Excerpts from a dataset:
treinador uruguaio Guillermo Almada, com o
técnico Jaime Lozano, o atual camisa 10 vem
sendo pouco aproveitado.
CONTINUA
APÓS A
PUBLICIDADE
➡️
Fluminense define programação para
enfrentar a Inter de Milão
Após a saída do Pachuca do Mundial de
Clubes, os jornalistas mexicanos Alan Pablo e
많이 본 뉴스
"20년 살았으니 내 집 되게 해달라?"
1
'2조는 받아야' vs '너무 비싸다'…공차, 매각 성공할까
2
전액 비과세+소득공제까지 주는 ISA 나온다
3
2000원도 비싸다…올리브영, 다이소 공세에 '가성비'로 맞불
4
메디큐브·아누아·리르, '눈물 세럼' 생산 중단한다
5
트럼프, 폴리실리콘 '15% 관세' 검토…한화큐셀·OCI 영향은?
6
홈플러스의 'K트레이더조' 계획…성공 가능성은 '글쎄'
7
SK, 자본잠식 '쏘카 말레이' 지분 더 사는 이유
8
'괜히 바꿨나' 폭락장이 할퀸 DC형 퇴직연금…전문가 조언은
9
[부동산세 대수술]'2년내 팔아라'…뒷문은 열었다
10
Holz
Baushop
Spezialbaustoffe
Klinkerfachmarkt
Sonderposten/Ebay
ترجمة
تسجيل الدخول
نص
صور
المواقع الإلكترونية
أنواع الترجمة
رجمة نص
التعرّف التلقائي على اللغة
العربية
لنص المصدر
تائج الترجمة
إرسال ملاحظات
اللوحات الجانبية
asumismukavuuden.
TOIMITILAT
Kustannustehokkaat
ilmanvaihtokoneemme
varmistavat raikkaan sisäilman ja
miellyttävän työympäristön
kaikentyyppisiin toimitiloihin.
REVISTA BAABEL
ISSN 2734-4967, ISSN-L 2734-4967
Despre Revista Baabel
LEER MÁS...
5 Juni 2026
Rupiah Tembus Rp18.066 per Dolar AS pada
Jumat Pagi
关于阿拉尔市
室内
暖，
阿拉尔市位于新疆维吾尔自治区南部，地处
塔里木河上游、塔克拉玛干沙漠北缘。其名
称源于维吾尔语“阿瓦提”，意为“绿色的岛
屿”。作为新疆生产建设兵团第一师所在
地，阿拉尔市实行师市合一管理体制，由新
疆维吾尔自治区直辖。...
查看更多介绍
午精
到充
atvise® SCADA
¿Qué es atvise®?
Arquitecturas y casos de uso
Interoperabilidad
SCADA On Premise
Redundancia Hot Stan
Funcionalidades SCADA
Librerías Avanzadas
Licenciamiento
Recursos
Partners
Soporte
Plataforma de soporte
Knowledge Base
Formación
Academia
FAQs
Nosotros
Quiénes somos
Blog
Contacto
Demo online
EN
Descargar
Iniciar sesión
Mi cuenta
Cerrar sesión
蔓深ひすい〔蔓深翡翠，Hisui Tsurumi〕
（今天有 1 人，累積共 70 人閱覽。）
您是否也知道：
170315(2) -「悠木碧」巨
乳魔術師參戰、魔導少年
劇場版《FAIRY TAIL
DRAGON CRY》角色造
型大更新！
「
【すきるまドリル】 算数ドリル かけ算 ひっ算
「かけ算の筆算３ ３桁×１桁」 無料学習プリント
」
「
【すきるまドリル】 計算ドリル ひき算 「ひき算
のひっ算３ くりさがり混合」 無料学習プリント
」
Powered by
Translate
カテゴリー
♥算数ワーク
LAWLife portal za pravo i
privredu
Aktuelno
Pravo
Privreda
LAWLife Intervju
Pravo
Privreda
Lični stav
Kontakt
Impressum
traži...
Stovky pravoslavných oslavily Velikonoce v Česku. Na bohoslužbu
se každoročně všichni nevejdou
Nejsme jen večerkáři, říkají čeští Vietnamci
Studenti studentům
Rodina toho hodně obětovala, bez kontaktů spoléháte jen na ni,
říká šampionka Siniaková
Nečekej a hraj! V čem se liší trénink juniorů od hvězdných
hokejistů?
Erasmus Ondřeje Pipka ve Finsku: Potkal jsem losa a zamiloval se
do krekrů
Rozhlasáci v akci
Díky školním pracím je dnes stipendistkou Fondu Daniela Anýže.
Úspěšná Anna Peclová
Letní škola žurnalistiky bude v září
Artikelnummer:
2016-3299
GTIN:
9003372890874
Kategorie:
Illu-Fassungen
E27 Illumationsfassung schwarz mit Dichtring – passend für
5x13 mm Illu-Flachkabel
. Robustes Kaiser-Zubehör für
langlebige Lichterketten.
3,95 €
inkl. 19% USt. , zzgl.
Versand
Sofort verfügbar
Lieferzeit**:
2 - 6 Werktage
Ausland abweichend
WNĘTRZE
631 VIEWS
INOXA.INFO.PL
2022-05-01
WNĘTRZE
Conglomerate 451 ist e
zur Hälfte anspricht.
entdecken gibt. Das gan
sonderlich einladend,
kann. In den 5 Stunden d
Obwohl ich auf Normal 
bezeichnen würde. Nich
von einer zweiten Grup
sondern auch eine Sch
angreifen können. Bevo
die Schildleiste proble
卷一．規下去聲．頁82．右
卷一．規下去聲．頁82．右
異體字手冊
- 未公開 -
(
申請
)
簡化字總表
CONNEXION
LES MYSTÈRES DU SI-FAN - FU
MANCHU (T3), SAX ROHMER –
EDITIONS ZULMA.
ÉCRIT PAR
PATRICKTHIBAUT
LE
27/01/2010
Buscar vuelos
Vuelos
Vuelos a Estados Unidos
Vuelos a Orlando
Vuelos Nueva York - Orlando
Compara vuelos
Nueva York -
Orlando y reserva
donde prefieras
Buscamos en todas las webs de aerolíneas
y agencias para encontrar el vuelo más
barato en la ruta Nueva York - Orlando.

PROBLEM DESCRIPTION: Rewrite the rows starting at the very first line and going on through the line with "miellyttävän työympäristön", putting "Flamengo" in place of "Fluminense" and keeping everything else the same. Give only those lines.

FINISHED EXERCISE:
treinador uruguaio Guillermo Almada, com o
técnico Jaime Lozano, o atual camisa 10 vem
sendo pouco aproveitado.
CONTINUA
APÓS A
PUBLICIDADE
➡️
Flamengo define programação para
enfrentar a Inter de Milão
Após a saída do Pachuca do Mundial de
Clubes, os jornalistas mexicanos Alan Pablo e
많이 본 뉴스
"20년 살았으니 내 집 되게 해달라?"
1
'2조는 받아야' vs '너무 비싸다'…공차, 매각 성공할까
2
전액 비과세+소득공제까지 주는 ISA 나온다
3
2000원도 비싸다…올리브영, 다이소 공세에 '가성비'로 맞불
4
메디큐브·아누아·리르, '눈물 세럼' 생산 중단한다
5
트럼프, 폴리실리콘 '15% 관세' 검토…한화큐셀·OCI 영향은?
6
홈플러스의 'K트레이더조' 계획…성공 가능성은 '글쎄'
7
SK, 자본잠식 '쏘카 말레이' 지분 더 사는 이유
8
'괜히 바꿨나' 폭락장이 할퀸 DC형 퇴직연금…전문가 조언은
9
[부동산세 대수술]'2년내 팔아라'…뒷문은 열었다
10
Holz
Baushop
Spezialbaustoffe
Klinkerfachmarkt
Sonderposten/Ebay
ترجمة
تسجيل الدخول
نص
صور
المواقع الإلكترونية
أنواع الترجمة
رجمة نص
التعرّف التلقائي على اللغة
العربية
لنص المصدر
تائج الترجمة
إرسال ملاحظات
اللوحات الجانبية
asumismukavuuden.
TOIMITILAT
Kustannustehokkaat
ilmanvaihtokoneemme
varmistavat raikkaan sisäilman ja
miellyttävän työympäristön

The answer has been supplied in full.